Task set
(A) According to the review of Edward Chancellor's history of interest rates, whose work does Chancellor rely on?
(B) Reproduce the review of Edward Chancellor's history of interest rates word for word, from "Easy Money: The" up to and including "valuing any asset.".

Source text

Content starts

Easy Money: The Root of all Evil
Longtime financial commentator Edward Chancellor has
written a sweeping socio-economic history of interest rates going back to the
ancient Sumerian civilization of over 4000 years ago and the Code of Hammurabi
up to the present. Chancellor correctly notes that interest rates represent the
“universal price of time” that links the present to the future and is essential
in valuing any asset.
His concern is that when politicians and central
bankers underprice the cost of money all kinds of bad things happen. Those bad
things would include asset bubbles, commodity price inflation, income inequality,
uneconomic investment, the monopolization of the economy and food riots leading
to political destabilization. But what is the correct price? Chancellor relies
on the work of Eugen von Bohm-Bawerk, Irving Fisher, Friedrich Hayek, and Knut
Wicksell. He leaves out the work of my late and great economics professor Jack
Hirshleifer with his “Investment, Interest and Capital.”

Content ends

Data section
Content starts

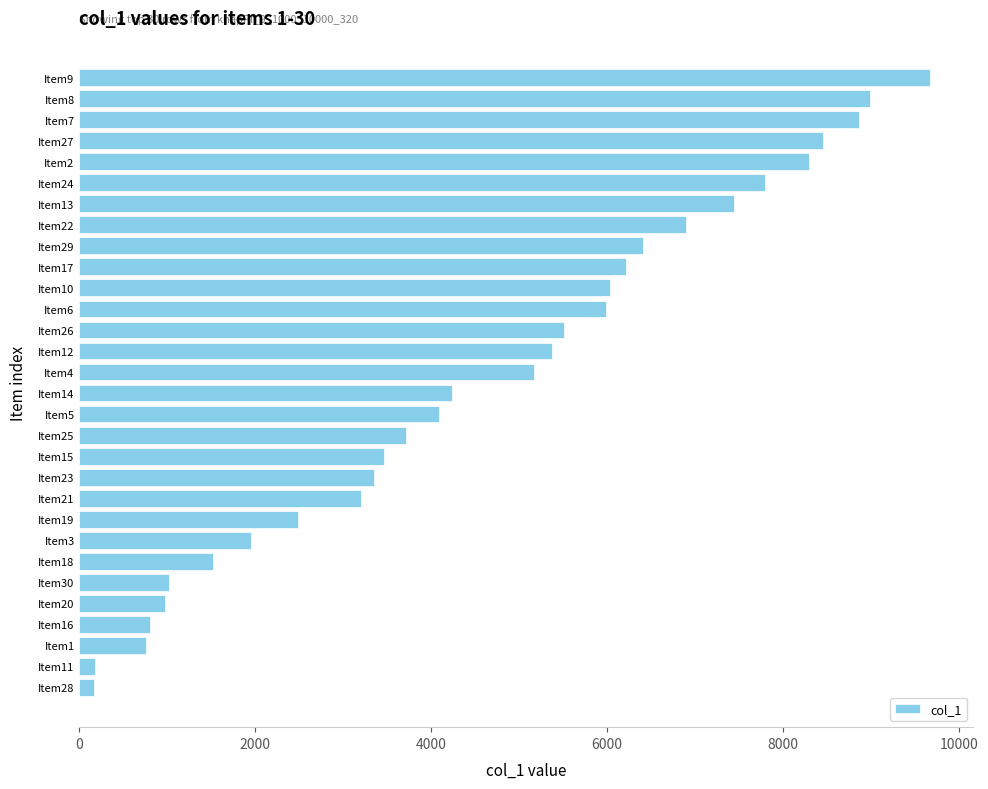

At which label is the value closest to 4920?

Item4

Content ends

List of answers
(A) Eugen von Bohm-Bawerk, Irving Fisher, Friedrich Hayek, and Knut Wicksell.

(B)
Easy Money: The Root of all Evil
Longtime financial commentator Edward Chancellor has
written a sweeping socio-economic history of interest rates going back to the
ancient Sumerian civilization of over 4000 years ago and the Code of Hammurabi
up to the present. Chancellor correctly notes that interest rates represent the
“universal price of time” that links the present to the future and is essential
in valuing any asset.